How the singleton loader, lazy imports, and tools-only design fit together.

┌──────────────────────────────────────────────────────────┐
│                  strands.Agent (your LLM)                │
└──────────────────────────────────────────────────────────┘
              │ calls @tool functions in parallel
┌──────────────────────────────────────────────────────────┐
│  strands_omnivoice.tools/  (13 thin wrappers)            │
│  ├─ tts.py              ├─ batch.py                       │
│  ├─ clone.py            ├─ transcribe.py                 │
│  ├─ design.py           ├─ model_lifecycle.py            │
│  ├─ info.py             ├─ audio_utils.py                │
│  └─ demo_server.py                                        │
└──────────────────────────────────────────────────────────┘
              │ all tools call get_model()
┌──────────────────────────────────────────────────────────┐
│       strands_omnivoice._loader (singleton)              │
│  ├─ Threading lock                                        │
│  ├─ (model_id, device) cache key                          │
│  └─ Lazy import of `omnivoice` + torch                   │
└──────────────────────────────────────────────────────────┘
┌──────────────────────────────────────────────────────────┐
│   omnivoice.OmniVoice  (k2-fsa upstream — pip install)   │
│  ├─ Diffusion-LM TTS architecture                        │
│  ├─ 600+ languages                                        │
│  ├─ Whisper ASR built-in                                  │
│  └─ HF Transformers backbone                              │
└──────────────────────────────────────────────────────────┘

Why Tools, Not a Model Provider?

Strands Model providers are designed for chat LLMs that produce token streams.

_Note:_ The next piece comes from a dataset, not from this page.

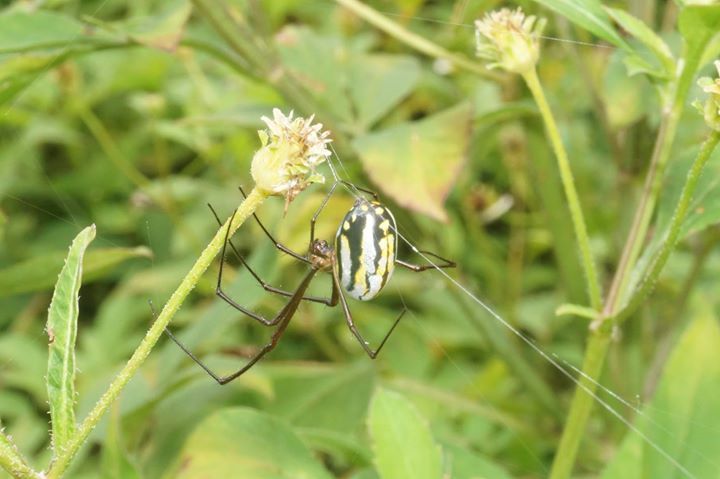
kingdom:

OmniVoice is a TTS model that produces audio waveforms. Wrapping it as a Model would force an awkward chat-message API. Instead, we expose the three generation modes (tts/clone/design) plus utilities as @tool functions, and you bring your own LLM as the agent's brain.

Singleton Loader Rationale

OmniVoice's checkpoint is a few hundred MB; a cold load can take 5-10 seconds plus the first-time HF download. If omnivoice_clone and omnivoice_design each loaded their own copy, agent workflows would be miserable.

_loader.get_model() caches by (model_id, device). Multiple tools share the same instance; concurrent calls are serialized by a threading.Lock. To swap models, pass force=True or call unload_model() first.

Lazy Imports

Top-level imports of torch and omnivoice are heavy. Tool bodies import them only when a tool is called. This means:

  • from strands_omnivoice import omnivoice_tts is fast.
  • Agent(tools=[omnivoice_tts]) doesn't trigger any heavy import.
  • The first omnivoice_tts(...) call is what loads the model.

Tool Result Shape

Every tool returns the standard Strands tool-result dict:

{
    "status": "success" | "error",
    "content": [
        {"text": "human-readable summary"},
        {"json": {"output": "/tmp/h.wav", ...}},
    ],
}

This makes the tools agent-, MCP-, and human-friendly.